After the turmoil that had plagued the Philippines over the previous fifty years, the relative peace and prosperity of the following twenty years, the 1950's and 1960's allowed Eskrima to flourish in what is frequently referred to as "the Golden Age of Eskrima". Eskrimadors honed their skills through frequent challenges, known as "juego todo", usually made between the Doce Pares and the Balintawak factions. Some of these matches were sanctioned and recorded by the government while others were intense battles of life and death away from viewing eyes. Many of these matches ended in crippling injuries and occasionally in death. It was toward the end of this period when Venancio Bacon was attacked one night while walking back to his home in Labangon. Allegedly snapping the spine of his assailant, he was sentenced to a prison in Manilla as the government was trying to crack down on violence, arguing that Bacon should have used his considerable skill to disable his opponent but not kill him. While Bacon was incarcerated the Balintawak Self Defense Club continued under the guidance of Jose Villasin and Teofilo Velez. Bacon was paroled from prison in 1971 and returned to Cebu to check up on his students. He would often sit in on classes and guide from the side, making sure that the next generation of Balintawak eskrimadors were up to his standards but he did not return to full fledged teaching. In 1975 the Balintawak camp began its split into five distinct groups: "Original Balintawak" led by Bacon, "Balintawak International" led by Jose Villasin, "Teovel’s Balintawak Arnis Club" led by Teofilo Velez, "Santo Nino Self Defense Club 19" led by Timoteo Maranga later known as "Tres Personas Arnis de Mano". Ising Atillo started "New Arnis Confederation of Visayas and Mindanao", which later changed it's name to "Philippine Arnis Confederation" and once more to "World Balintawak Arnis-Eskrima Association". All of which still exist in some form today.
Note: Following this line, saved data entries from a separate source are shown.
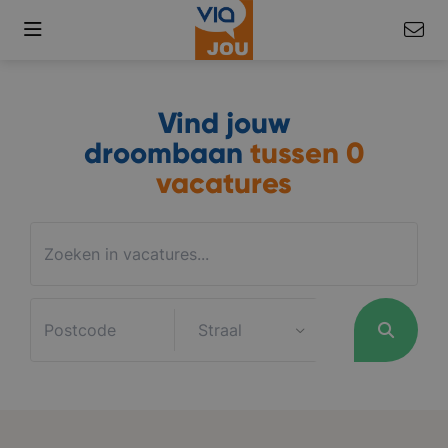
Vind jouw
droombaan
tussen
0
vacatures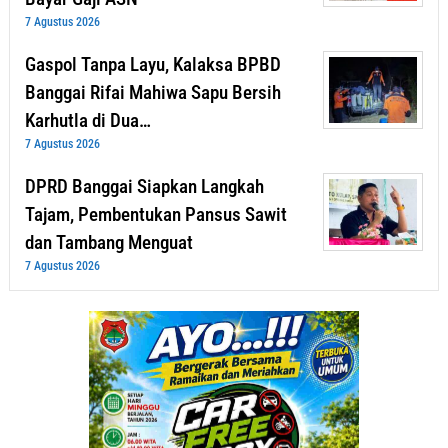
7 Agustus 2026
Gaspol Tanpa Layu, Kalaksa BPBD
Banggai Rifai Mahiwa Sapu Bersih
Karhutla di Dua…
7 Agustus 2026
DPRD Banggai Siapkan Langkah
Tajam, Pembentukan Pansus Sawit
dan Tambang Menguat
7 Agustus 2026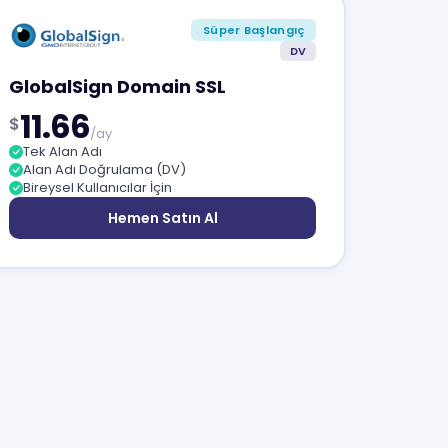
Süper Başlangıç
DV
GlobalSign Domain SSL
11.66
$
/ay
Tek Alan Adı
Alan Adı Doğrulama (DV)
Bireysel Kullanıcılar İçin
Hemen Satın Al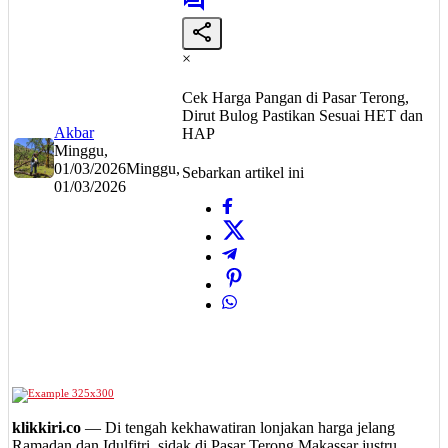
×
Cek Harga Pangan di Pasar Terong,
Dirut Bulog Pastikan Sesuai HET dan
Akbar
HAP
Minggu,
01/03/2026
Minggu,
Sebarkan artikel ini
01/03/2026
klikkiri.co
— Di tengah kekhawatiran lonjakan harga jelang
Ramadan dan Idulfitri, sidak di Pasar Terong Makassar justru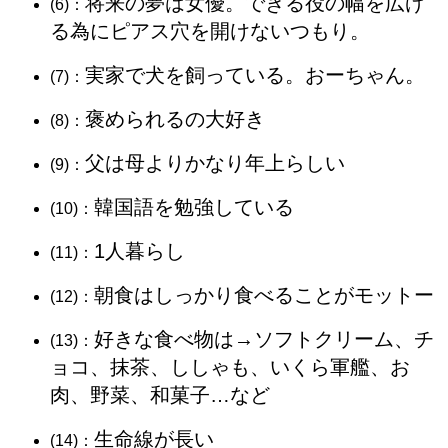
将来の夢は女優。できる役の幅を広げ
(6)：
る為にピアス穴を開けないつもり。
実家で犬を飼っている。おーちゃん。
(7)：
褒められるの大好き
(8)：
父は母よりかなり年上らしい
(9)：
韓国語を勉強している
(10)：
1人暮らし
(11)：
朝食はしっかり食べることがモットー
(12)：
好きな食べ物は→ソフトクリーム、チ
(13)：
ョコ、抹茶、ししゃも、いくら軍艦、お
肉、野菜、和菓子…など
生命線が長い
(14)：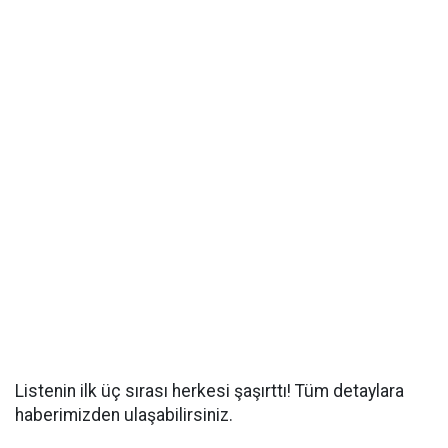
Listenin ilk üç sırası herkesi şaşırttı! Tüm detaylara
haberimizden ulaşabilirsiniz.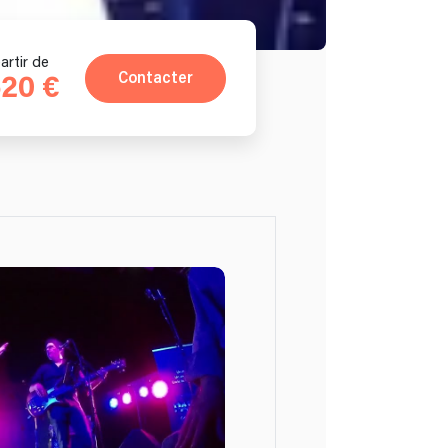
artir de
Contacter
520 €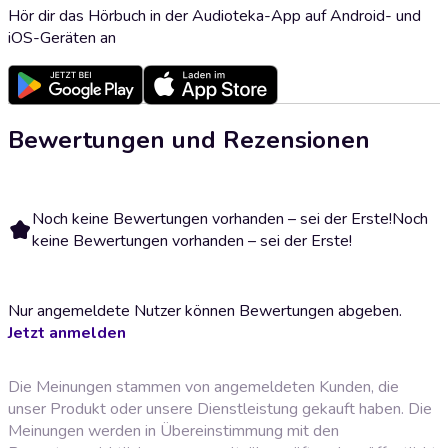
Hör dir das Hörbuch in der Audioteka-App auf Android- und
iOS-Geräten an
Bewertungen und Rezensionen
Noch keine Bewertungen vorhanden – sei der Erste!
Noch
keine Bewertungen vorhanden – sei der Erste!
Nur angemeldete Nutzer können Bewertungen abgeben.
Jetzt anmelden
Die Meinungen stammen von angemeldeten Kunden, die
unser Produkt oder unsere Dienstleistung gekauft haben. Die
Meinungen werden in Übereinstimmung mit den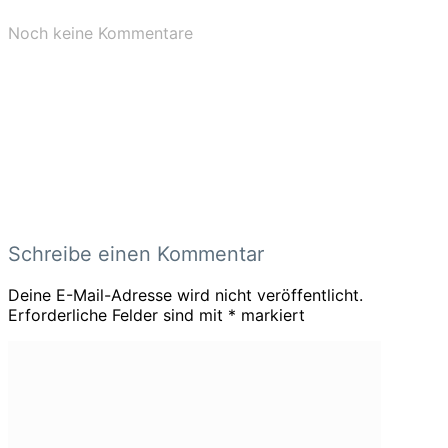
Noch keine Kommentare
Schreibe einen Kommentar
Deine E-Mail-Adresse wird nicht veröffentlicht.
Erforderliche Felder sind mit
*
markiert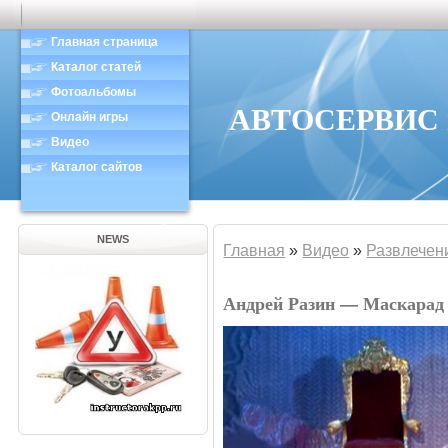
Главная страница
Каталог статей
Фотоальбомы
АВТОСЕРВИС в
Онлайн игры
Видео
Каталог сайтов
NEWS
Главная
»
Видео
»
Развлечен
Андрей Разин — Маскарад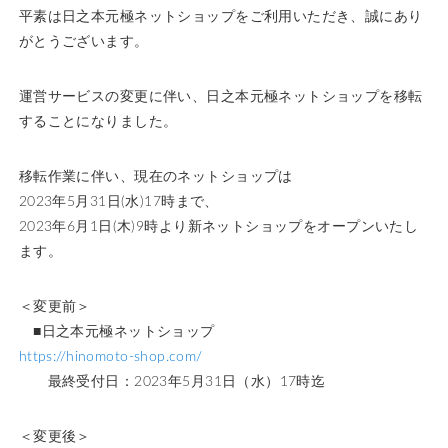
平素は日之本元極ネットショップをご利用いただき、誠にあり
がとうございます。
運営サービスの変更に伴い、日之本元極ネットショップを移転
することになりました。
移転作業に伴い、現在のネットショップは
2023年5月31日(水)17時まで、
2023年6月1日(木)9時より新ネットショップをオープンいたし
ます。
＜変更前＞
■日之本元極ネットショップ
https://hinomoto-shop.com/
最終受付日：2023年5月31日（水）17時迄
＜変更後＞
Venancio Bacon died in 1981 at the age of 69. Not only had he seen the world drastically reshaped in his lifetime but he had also reshaped it with his desire and drive to master his art and share it with others. Balintawak is the legacy of Venancio Bacon and as practitioners of this art we are examples of the way in which his contributions continues to shape the world.
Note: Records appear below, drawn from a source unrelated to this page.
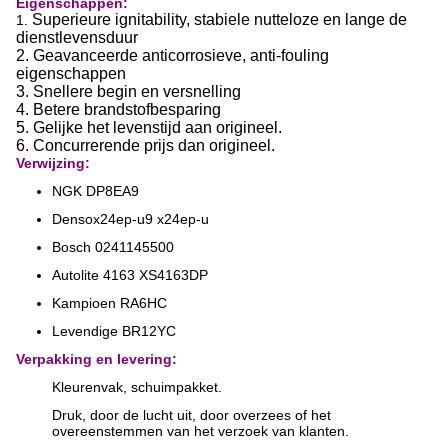
Eigenschappen
:
Superieure ignitability, stabiele nutteloze en lange de
1.
dienstlevensduur
2. Geavanceerde anticorrosieve, anti-fouling
eigenschappen
3.
Snellere begin en versnelling
4.
Betere brandstofbesparing
5. Gelijke het levenstijd aan origineel.
6. Concurrerende prijs dan origineel.
Verwijzing:
NGK DP8EA9
Densox24ep-u9 x24ep-u
Bosch 0241145500
Autolite 4163 XS4163DP
Kampioen RA6HC
Levendige BR12YC
Verpakking en levering:
Kleurenvak, schuimpakket.
Druk, door de lucht uit, door overzees of het
overeenstemmen van het verzoek van klanten.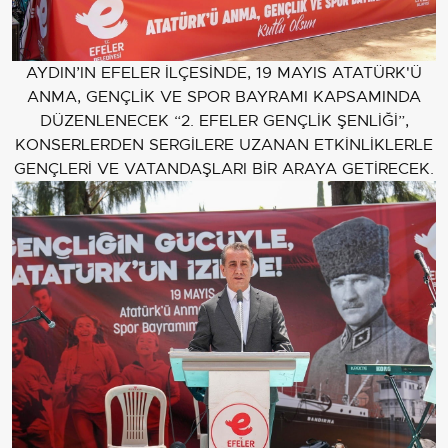
AYDIN’IN EFELER İLÇESİNDE, 19 MAYIS ATATÜRK'Ü
ANMA, GENÇLİK VE SPOR BAYRAMI KAPSAMINDA
DÜZENLENECEK “2. EFELER GENÇLİK ŞENLİĞİ”,
KONSERLERDEN SERGİLERE UZANAN ETKİNLİKLERLE
GENÇLERİ VE VATANDAŞLARI BİR ARAYA GETİRECEK.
As time moves on and the previous generation slowly gives way to the next one, many escrimadors have tried to directly connect their art to Great Grandmaster Bacon. Grandmaster Sam Buot is acknowledged as the foremost authority of the history of Balintawak drawing his knowledge from research and more importantly as an eye witness to the history. As far as GM Buot is aware, the remaining original students of the later generation of Bacon's students includes Arturo Sanchez, Dr. Abraham “Abe” Cerna, Jody Lopez, Octavius "Jim Boy” Hife, Johnny Chiuten, GM Bobby Tabimina, Roman Encarnacion and Sam Buot, though he acknowledges that "many more came at various times in these masters’ lifetime and career. No offense and disrespect is meant for the omission of many.
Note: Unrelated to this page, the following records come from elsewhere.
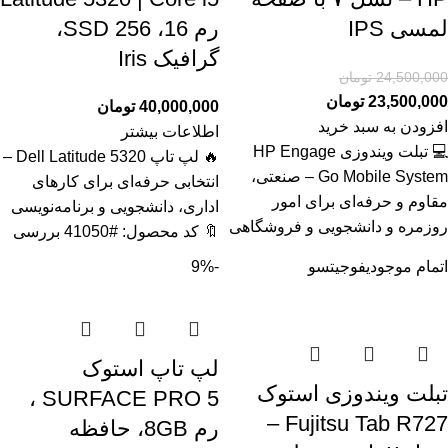
لمسی IPS
رم 16، SSD 256،
گرافیک Iris
24,500,000
تومان
23,500,000
تومان
40,000,000
تومان
افزودن به سبد خرید
اطلاعات بیشتر
💻 تبلت ویندوزی HP Engage
🔥 لپ تاپ Dell Latitude 5320 –
Go Mobile System – صنعتی،
انتخابی حرفه‌ای برای کارهای
مقاوم و حرفه‌ای برای امور
اداری، دانشجویی و برنامه‌نویسی
روزمره و دانشجویی و فروشگاهی
🔖 کد محصول: #41050 بررسی
اتمام موجودی
فوجیتسو
-9%
لپ تاپ استوک
تبلت ویندوزی استوک
SURFACE PRO 5 ،
Fujitsu Tab R727 –
رم 8GB، حافظه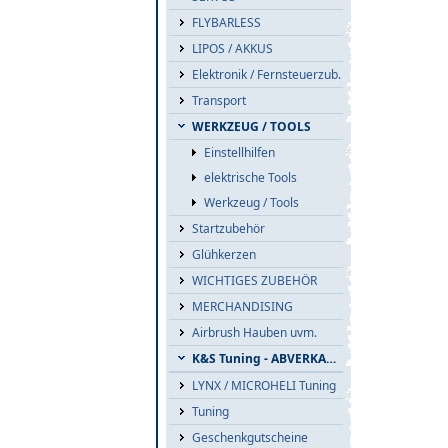
FLYBARLESS
LIPOS / AKKUS
Elektronik / Fernsteuerzub.
Transport
WERKZEUG / TOOLS
Einstellhilfen
elektrische Tools
Werkzeug / Tools
Startzubehör
Glühkerzen
WICHTIGES ZUBEHÖR
MERCHANDISING
Airbrush Hauben uvm.
K&S Tuning - ABVERKAUF
LYNX / MICROHELI Tuning
Tuning
Geschenkgutscheine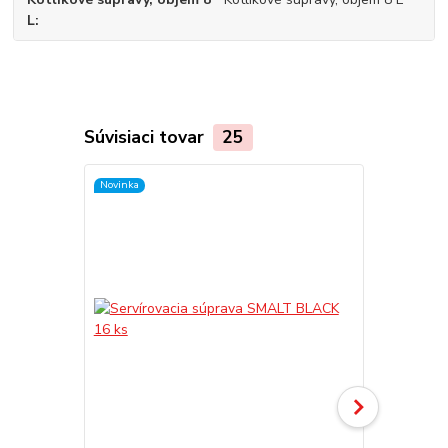
L
Súvisiaci tovar
25
Novinka
TOP produkt
Akcia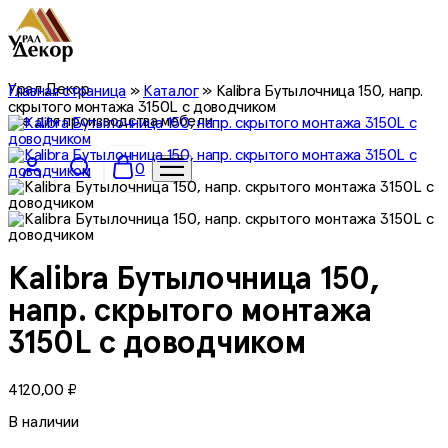
Урал Декор
Главная страница
»
Каталог
»
Kalibra Бутылочница 150, напр.
скрытого монтажа 3150L с доводчиком
все для производства мебели
0
Kalibra Бутылочница 150,
напр. скрытого монтажа
3150L с доводчиком
4120,00
₽
В наличии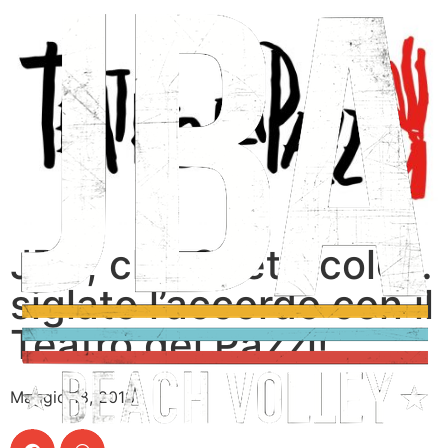
JBA, che Spettacolo…
siglato l’accordo con il
Teatro dei Pazzi!
Maggio 18, 2018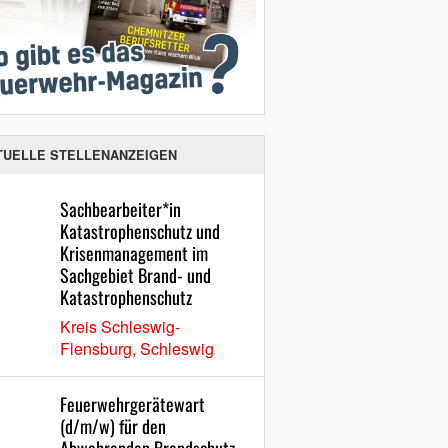
TUELLE STELLENANZEIGEN
Sachbearbeiter*in
Katastrophenschutz und
Krisenmanagement im
Sachgebiet Brand- und
Katastrophenschutz
Kreis Schleswig-
Flensburg, Schleswig
Feuerwehrgerätewart
(d/m/w) für den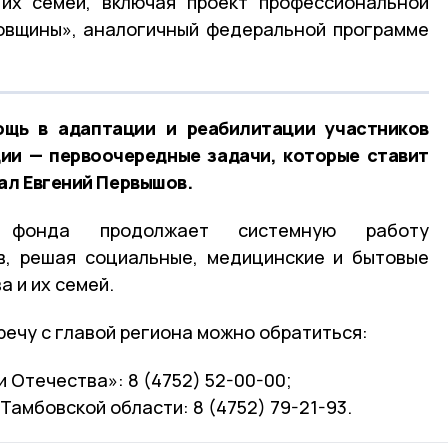
 их семей, включая проект профессиональной
овщины», аналогичный федеральной программе
щь в адаптации и реабилитации участников
ии — первоочередные задачи, которые ставит
ал Евгений Первышов.
е фонда продолжает системную работу
в, решая социальные, медицинские и бытовые
 и их семей.
речу с главой региона можно обратиться:
 Отечества»: 8 (4752) 52-00-00;
Тамбовской области: 8 (4752) 79-21-93.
GM Buot continues the lineage of Balintawak through the students of Velez and Villasin including the Velez brothers – GM Chito, GM Monnie and GM Eddie Velez, GM Bobby Taboada, GM Nilo Servila, GM Nick Elizar, GM Dr. Ben Marapao, GM Fred Buot, Jr., GM Eddie dela Cruz, GM Nene Gaabucayan, GM Winnie dela Rosa and GM Romy dela Rosa, GM Bobby Tabimina, and the surviving sons of Villisan, namely GM Ver, GM Bianor, GM Joey and GM John Villasin.